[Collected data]
+===+
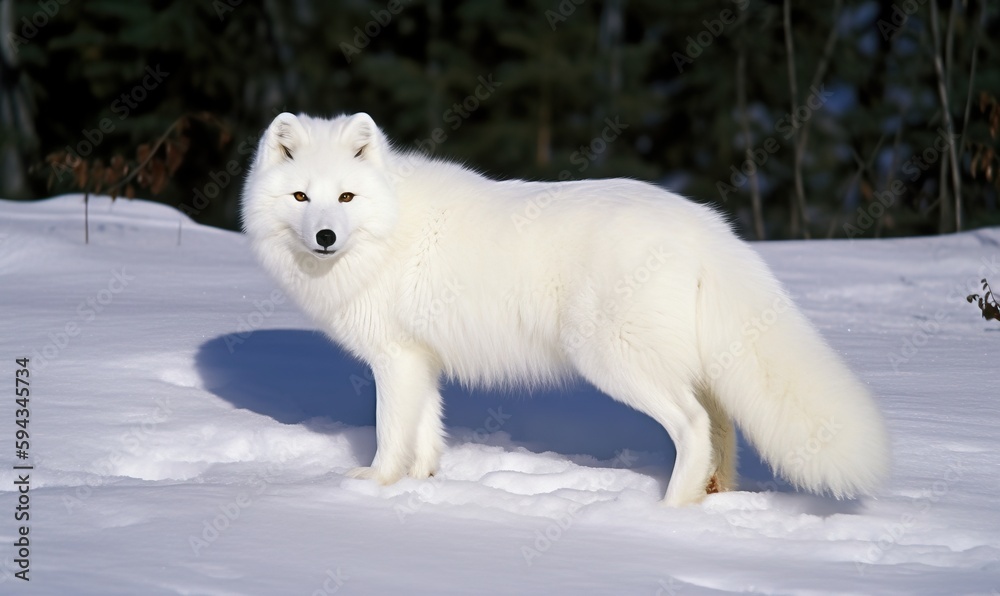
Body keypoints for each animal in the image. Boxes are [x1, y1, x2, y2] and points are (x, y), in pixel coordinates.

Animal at [242, 110, 892, 502]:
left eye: (347, 197)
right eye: (300, 197)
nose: (325, 237)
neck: (389, 230)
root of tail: (707, 225)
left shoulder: (395, 360)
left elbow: (389, 434)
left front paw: (372, 487)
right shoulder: (421, 361)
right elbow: (426, 437)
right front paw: (424, 488)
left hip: (617, 361)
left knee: (695, 426)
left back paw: (669, 509)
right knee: (722, 428)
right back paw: (712, 498)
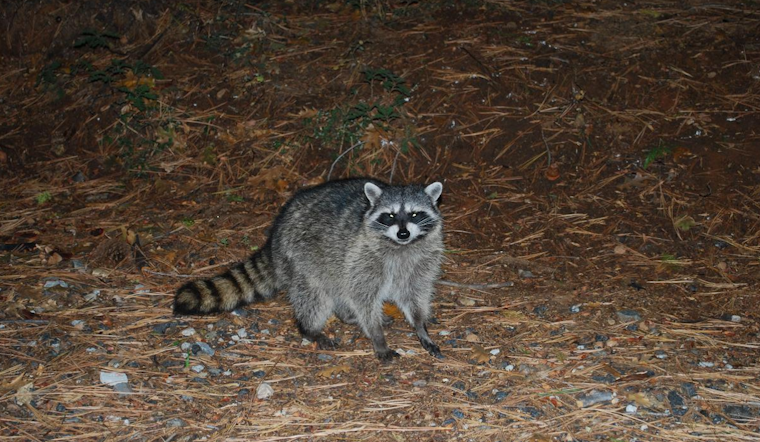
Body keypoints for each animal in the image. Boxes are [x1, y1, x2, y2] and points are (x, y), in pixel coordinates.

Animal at [174, 178, 444, 361]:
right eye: (389, 215)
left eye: (415, 214)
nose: (403, 233)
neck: (401, 247)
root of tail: (276, 233)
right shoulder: (363, 255)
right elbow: (363, 297)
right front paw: (377, 335)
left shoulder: (421, 263)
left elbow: (414, 294)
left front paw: (421, 326)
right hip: (302, 257)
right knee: (314, 295)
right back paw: (311, 328)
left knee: (338, 286)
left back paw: (345, 314)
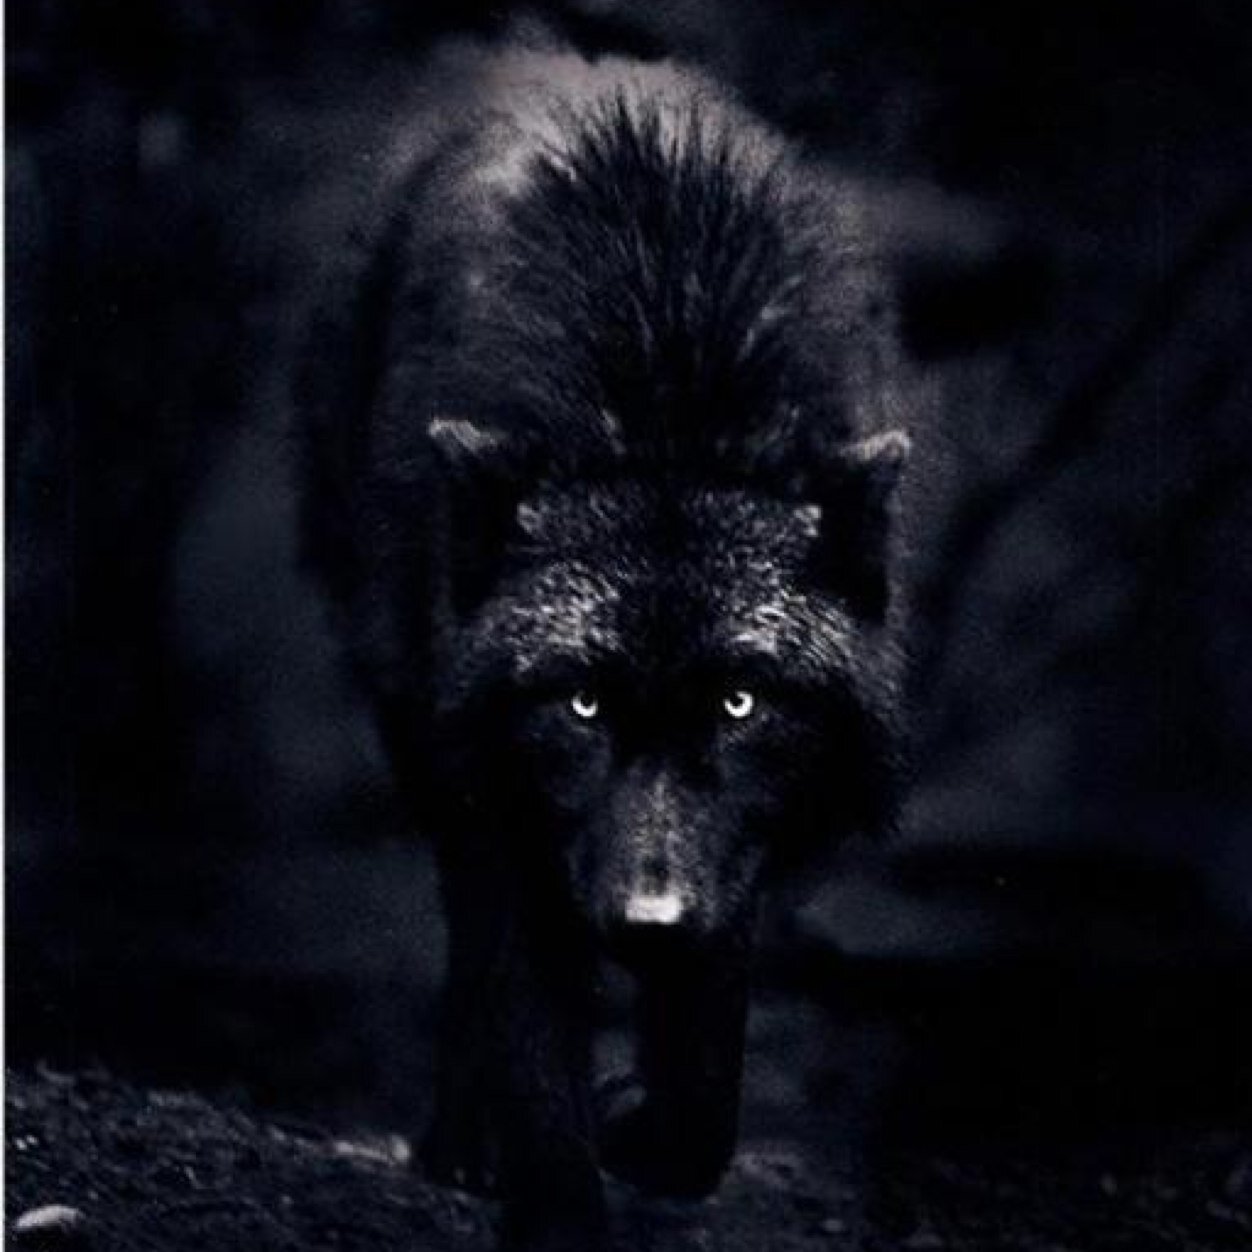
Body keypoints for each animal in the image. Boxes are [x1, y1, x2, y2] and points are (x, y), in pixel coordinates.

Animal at [299, 47, 910, 1252]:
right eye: (579, 704)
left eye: (739, 703)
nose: (648, 921)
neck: (662, 369)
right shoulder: (514, 809)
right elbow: (535, 1042)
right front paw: (551, 1181)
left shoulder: (731, 849)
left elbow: (705, 1089)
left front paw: (641, 1120)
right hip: (427, 737)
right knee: (472, 948)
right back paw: (461, 1141)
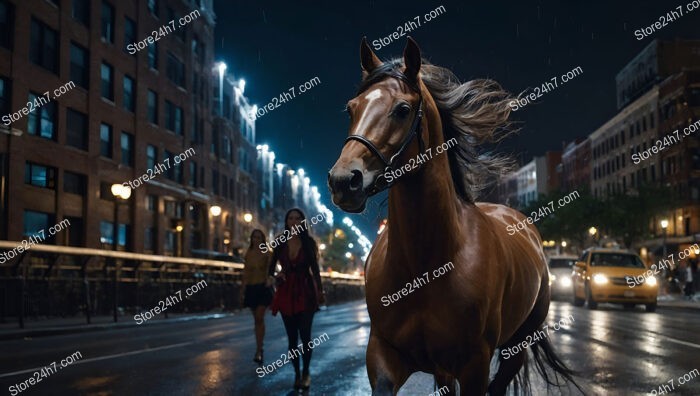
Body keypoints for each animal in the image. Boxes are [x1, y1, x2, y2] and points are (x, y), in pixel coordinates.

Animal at [328, 38, 580, 396]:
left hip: (515, 347)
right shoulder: (383, 355)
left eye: (402, 110)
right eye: (352, 108)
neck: (426, 267)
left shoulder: (475, 364)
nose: (343, 181)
+===+
Work order -> Using the data above, reproduce exactly the lines from the line that contains "right eye: (300, 197)" through the line that contains "left hip: (617, 361)", including both.

Written answer ->
right eye: (300, 197)
nose: (325, 237)
neck: (389, 230)
root of tail: (707, 225)
left shoulder: (395, 360)
left elbow: (389, 434)
left front paw: (372, 487)
right shoulder: (421, 361)
right elbow: (426, 437)
right front paw: (424, 488)
left hip: (617, 361)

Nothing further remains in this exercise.